Mais, ne voyant pas comment faire à cause de la foule, ils montèrent sur le toit et, en écartant les tuiles, ils le firent descendre avec sa civière en plein milieu devant Jésus. Voyant leur foi, il dit : « Homme, tes péchés te sont pardonnés. » Marc a signalé que Jésus a appelé quatre disciples. Ces quatre hommes pourraient être les quatre disciples de Jésus qui ont été chercher leur ami paralysé pour que Jésus exerce sur lui cette œuvre de puissance : « Voyant leur foi, » dit Jésus. Dieu se fait homme pour sauver l’humanité de sa principale maladie : le péché qui est l’éloignement de Dieu, l’incapacité d’aimer. C’est sous le signe de la guérison que Jésus commence son ministère. Les guérisons sont le signe de la venue du Royaume de Dieu et du salut de l’homme. Jésus commence par l’essentiel, il va guérir cet homme paralytique intérieurement. Jésus ne guérit pas d’abord le handicap, mais il pardonne les péchés. Toutes les guérisons sont le signe de la guérison fondamentale opérée par le pardon de Dieu.

« Les scribes et les pharisiens se mirent à raisonner : « Qui est-il celui-là ? Il dit des blasphèmes ! Qui donc peut pardonner les péchés, sinon Dieu seul ? »
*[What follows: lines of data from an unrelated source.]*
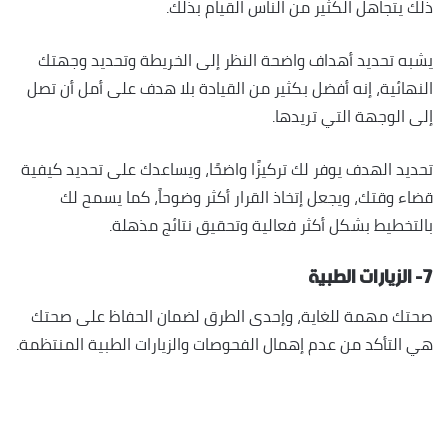
ذلك يتجاهل الكثير من الناس القيام بذلك.
يشبه تحديد أهداف واضحة النظر إلى الخريطة وتحديد وجهتك
النهائية، إنه أفضل بكثير من القيادة بلا هدف على أمل أن تصل
إلى الوجهة التي تريدها.
تحديد الهدف يوفر لك تركيزًا واضحًا، ويساعدك على تحديد كيفية
قضاء وقتك، ويجعل إتخاذ القرار أكثر وضوحاً، كما يسمح لك
بالتخطيط بشكل أكثر فعالية وتحقيق نتائج مذهلة.
٧- الزيارات الطبية
صحتك مهمة للغاية، وإحدى الطرق لضمان الحفاظ على صحتك
هي التأكد من عدم إهمال الفحوصات والزيارات الطبية المنتظمة.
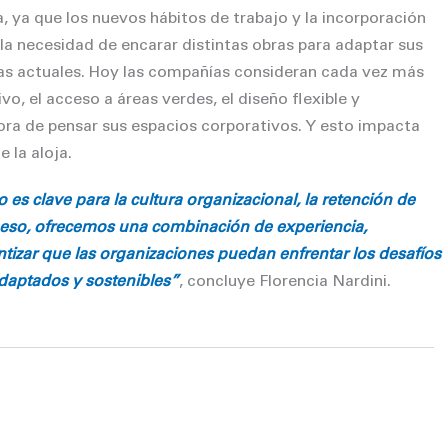
, ya que los nuevos hábitos de trabajo y la incorporación
la necesidad de encarar distintas obras para adaptar sus
as actuales. Hoy las compañías consideran cada vez más
vo, el acceso a áreas verdes, el diseño ﬂexible y
ora de pensar sus espacios corporativos. Y esto impacta
 la aloja.
s clave para la cultura organizacional, la retención de
r eso, ofrecemos una combinación de experiencia,
tizar que las organizaciones puedan enfrentar los desafíos
adaptados y sostenibles”
, concluye Florencia Nardini.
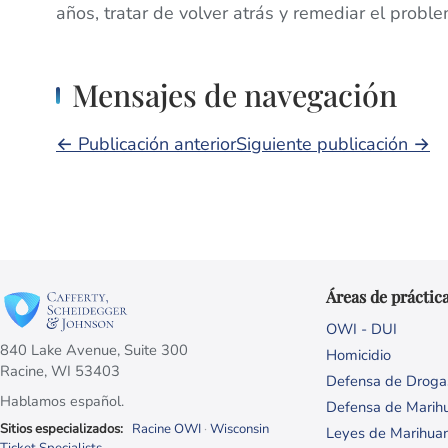
años, tratar de volver atrás y remediar el proble
Mensajes de navegación
← Publicación anterior
Siguiente publicación →
Áreas de práctic
OWI - DUI
840 Lake Avenue, Suite 300
Homicidio
Racine, WI 53403
Defensa de Droga
Hablamos español.
Defensa de Marih
Sitios especializados:
Racine OWI
·
Wisconsin
Leyes de Marihua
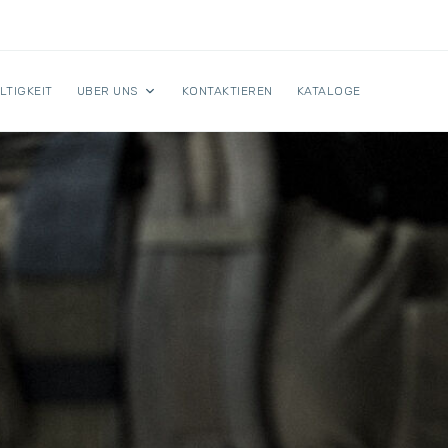
LTIGKEIT
UBER UNS
KONTAKTIEREN
KATALOGE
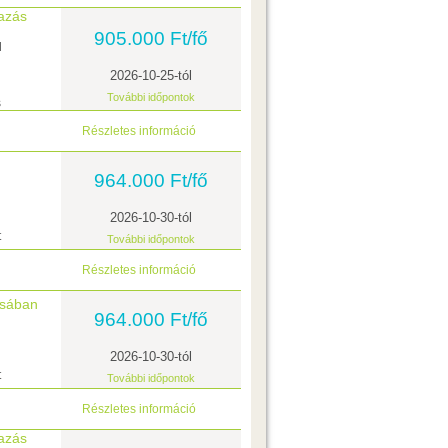
tazás
905.000 Ft/fő
l
2026-10-25-tól
További időpontok
s
Részletes információ
964.000 Ft/fő
2026-10-30-tól
t
További időpontok
Részletes információ
zsában
964.000 Ft/fő
2026-10-30-tól
t
További időpontok
Részletes információ
tazás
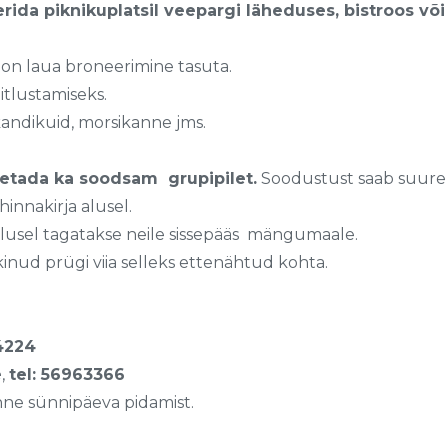
rida piknikuplatsil veepargi läheduses, bistroos või
 on laua broneerimine tasuta.
itlustamiseks.
kandikuid, morsikanne jms.
etada ka soodsam grupipilet.
Soodustust saab suure la
 hinnakirja alusel.
le alusel tagatakse neile sissepääs mängumaale.
nud prügi viia selleks ettenähtud kohta.
4224
e
,
tel: 56963366
nne sünnipäeva pidamist.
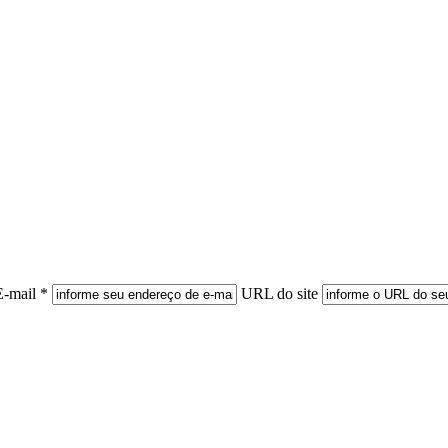
E-mail *
URL do site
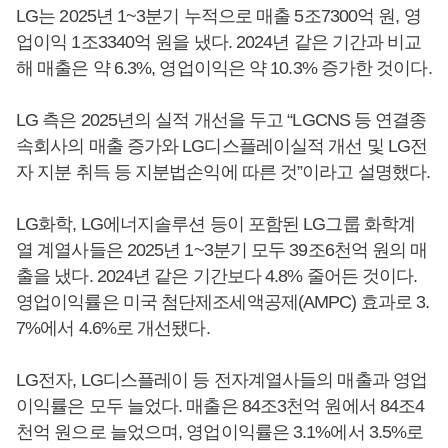
LG는 2025년 1~3분기 누적으로 매출 5조7300억 원, 영
업이익 1조3340억 원을 냈다. 2024년 같은 기간과 비교
해 매출은 약 6.3%, 영업이익은 약 10.3% 증가한 것이다.
LG 측은 2025년의 실적 개선을 두고 “LGCNS 등 연결종
속회사의 매출 증가와 LG디스플레이실적 개선 및 LG전
자 지분 취득 등 지분법손익에 따른 것”이라고 설명했다.
LG화학, LG에너지솔루션 등이 포함된 LG그룹 화학계
열 계열사들은 2025년 1~3분기 모두 39조6천억 원의 매
출을 냈다. 2024년 같은 기간보다 4.8% 줄어든 것이다.
영업이익률은 미국 첨단제조세액공제(AMPC) 효과로 3.
7%에서 4.6%로 개선됐다.
LG전자, LG디스플레이 등 전자계열사들의 매출과 영업
이익률은 모두 늘었다. 매출은 84조3천억 원에서 84조4
천억 원으로 늘었으며, 영업이익률은 3.1%에서 3.5%로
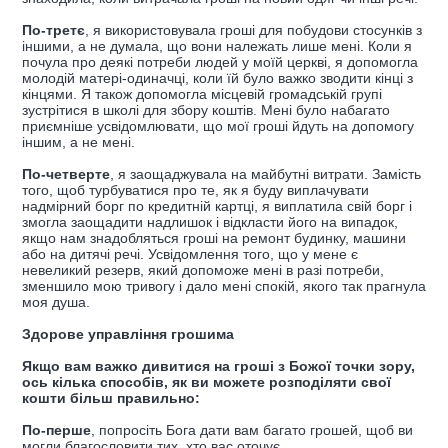
По-третє
, я використовувала гроші для побудови стосунків з
іншими, а не думала, що вони належать лише мені. Коли я
почула про деякі потреби людей у моїй церкві, я допомогла
молодій матері-одиначці, коли їй було важко зводити кінці з
кінцями. Я також допомогла місцевій громадській групі
зустрітися в школі для збору коштів. Мені було набагато
приємніше усвідомлювати, що мої гроші йдуть на допомогу
іншим, а не мені.
По-четверте
, я заощаджувала на майбутні витрати. Замість
того, щоб турбуватися про те, як я буду виплачувати
надмірний борг по кредитній картці, я виплатила свій борг і
змогла заощадити надлишок і відкласти його на випадок,
якщо нам знадобляться гроші на ремонт будинку, машини
або на дитячі речі. Усвідомлення того, що у мене є
невеликий резерв, який допоможе мені в разі потреби,
зменшило мою тривогу і дало мені спокій, якого так прагнула
моя душа.
Здорове управління грошима
Якщо вам важко дивитися на гроші з Божої точки зору,
ось кілька способів, як ви можете розподіляти свої
кошти більш правильно:
По-перше
, попросіть Бога дати вам багато грошей, щоб ви
могли благословити тих, хто вас оточує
Mais Jésus, saisissant leurs pensées, leur répondit : « Pourquoi ces pensées dans vos cœurs ? Qu’est-ce qui est le plus facile ? Dire : “Tes péchés te sont pardonnés”, ou dire : “Lève-toi et marche” ? Eh bien ! Afin que vous sachiez que le Fils de l’homme a autorité sur la terre pour pardonner les péchés, – Jésus s’adressa à celui qui était paralysé – je te le dis, lève-toi, prends ta civière et retourne dans ta maison. » À l’instant même, celui-ci se releva devant eux, il prit ce qui lui servait de lit et s’en alla dans sa maison en rendant gloire à Dieu. Tous furent saisis de stupeur et ils rendaient gloire à Dieu. Remplis de crainte, ils disaient : « Nous avons vu des choses extraordinaires aujourd’hui ! » Les pharisiens et les scribes sont choqués par les paroles de Jésus : « Dieu seul peut pardonner les péchés. » Jésus précise que pardonner les péchés et permettre au paralytique de se lever découlent de la même force divine de guérison. Cet homme paralytique s’est relevé, c’est une grâce de Résurrection. Il naît à une vie nouvelle, une vie d’homme libre. Cet homme ne laisse pas là sa civière, il l’emporte avec lui. Guéris, nous emportons avec nous des traces de notre maladie. La guérison du paralytique est le signe de ce qu’est réellement le miracle : un pardon. L’action de grâce est fondamentale à la Communauté des vivants.

Prière

Qu’est-ce qui est le plus facile: Prier ou pardonner? Voyant la foi de ces gens Jésus" dit: Aie confiance, mon fils, tes péchés sont pardonnés". Seigneur permet-nous de recevoir cette foi pour permet la guérison de notre âme et de notre corps par le pardon de nos fautes.

Sainte Trinité envoie nous la grâce d’une grande foi en Jésus.